Sierra continues to love school and is really thriving this year.  Her teacher seems to be a really great fit for her and that helps so much.  She also has a few kids in her class that have been with her since Kinder, and that helps her feel more confident as well.  She still loves it when I volunteer and is sure that she will want me in her class until she graduates :)  We'll see how long that lasts.  When Jaxon starts school I will have to manage to find time to be in both classrooms.  It will be interesting to see if he enjoys having me there as much as Sierra has.  It's been so helpful as a parent to be in the classroom.  It helps me see how well Sierra is doing, what is being taught so I can help her at home if she needs it.  I get to know the other kids and some parents, and also get a good feel for the teacher's personality and teaching style

I've been having a really hard time lately worrying about Jaxon going to school.  Now that all day Kinder is a state mandate, I'm not sure how to get around it.  I'm really sad that 5 year olds have to sit in class all day.  They need time to be introduced into the school scenario and in my opinion should get to come home and play all afternoon.  They are 5!  First grade comes soon enough.  I realize I'm the odd woman out in this scenario, but I really don't want Jaxon to have to go all day.

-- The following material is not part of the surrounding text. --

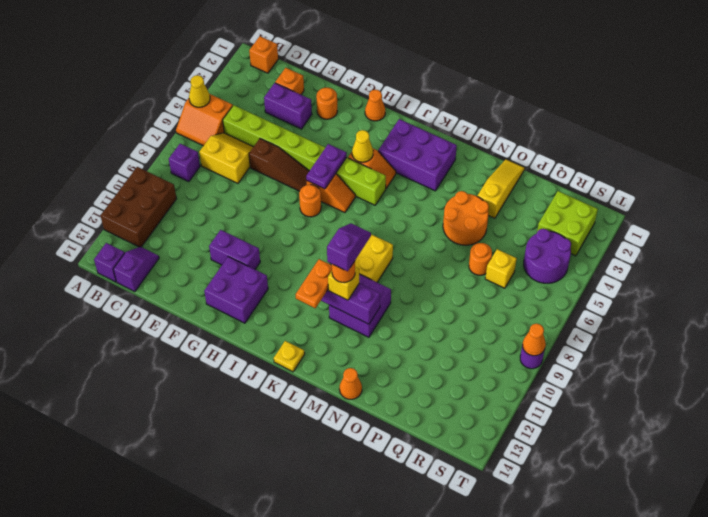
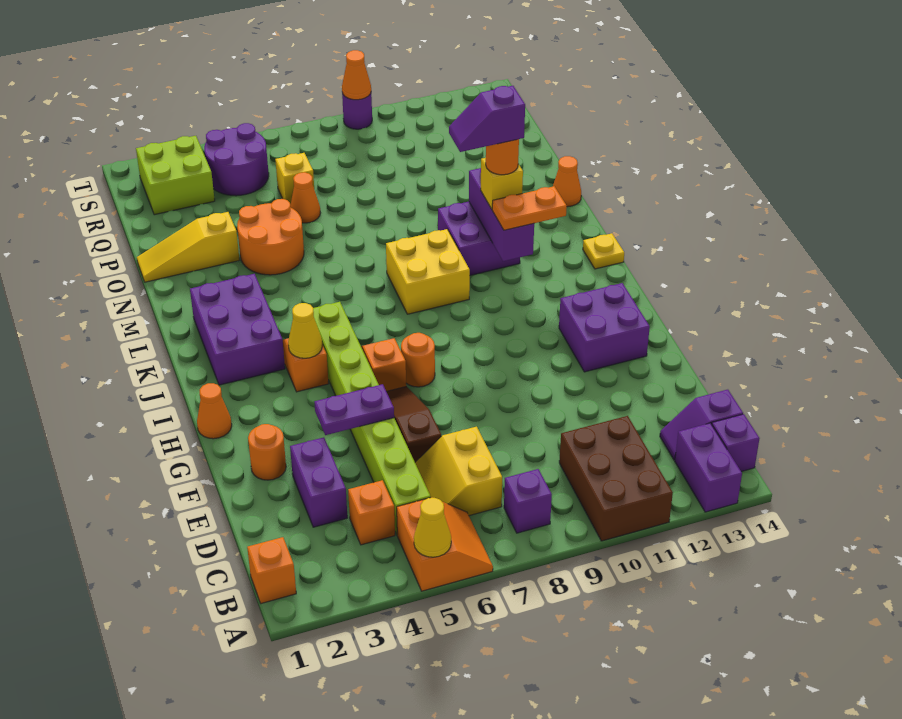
brown brick A10:B12 level 1 -> brown brick A10:C11 level 1
orange brick D2 level 1 -> orange brick C4 level 1
purple brick F11:G11 level 1 -> purple brick A13:B13 level 1
purple plate H5:H6 level 2 -> purple plate F4:F5 level 2
orange round brick P6 level 1 -> orange cone P6 level 1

I've thought a lot about keeping him home for Kindergarten and homeschooling.  But then I see first grade being a rough year.  Which is better?  My plans right now involve seeing if he can get into the charter school that's right down the road from us.  I'm hoping they would be more flexible if I do want to "home school" him in the afternoon.  But..... then I will have two children in two separate school districts.  This would mean different days off for the kids and Philomath doesn't send a bus out to our area and Muddy Creek doesn't have a bus service either, so getting the kids to and from school would be chaotic.  I can also try to get the Philomath Primary School principal to work with me.  Or I could bite the bullet and throw him into all day and hope he does okay.  And he might.  But if he doesn't..... I really don't want his first year to be a negative experience.  The Primary School in Philomath has went through many changes in the last couple of years.  All of the teachers that I had experience with when Sierra was a Kinder, have either changed jobs or started teaching different grades.  There's a new principal, and now first graders are at the school too.

I had PLENTY of worries when Sierra started school.  They were different worries, but it did consume me for a while.  Luckily the half day worked out, her teacher was SUPER, and she loved Kindergarten.  I guess I should have a little faith.  Right?   But for the last seven years I've spent every second loving, caring for, teaching, and worrying about my children.  And then I have to let go.  I have to let someone else teach them and care for them during the day.  Am I a control freak?  Is it normal to worry this much about school?  Am I the only one that spends hours at night wondering how they are going to handle Kindergarten?  As a Mama, I've memorized their little nuances and know when they need soft words and comfort.  I know when they aren't feeling good.  I know the way their little brains work.  Now I have to trust someone else to love them too.  I do have to acknowledge the fact that so far we've been blessed to have teachers for Sierra that do love her and look out for her.  These teachers are used to kiddos of every different skill, home life, and attitude.  They know what they are doing and they do a great job.  I'm trying really hard to let go.  I really am.  For right now, I'm going to try to soak up the moments I have at home with Jaxon and get him prepared for school life.  He's a social little creature and is sure to love it.  Right?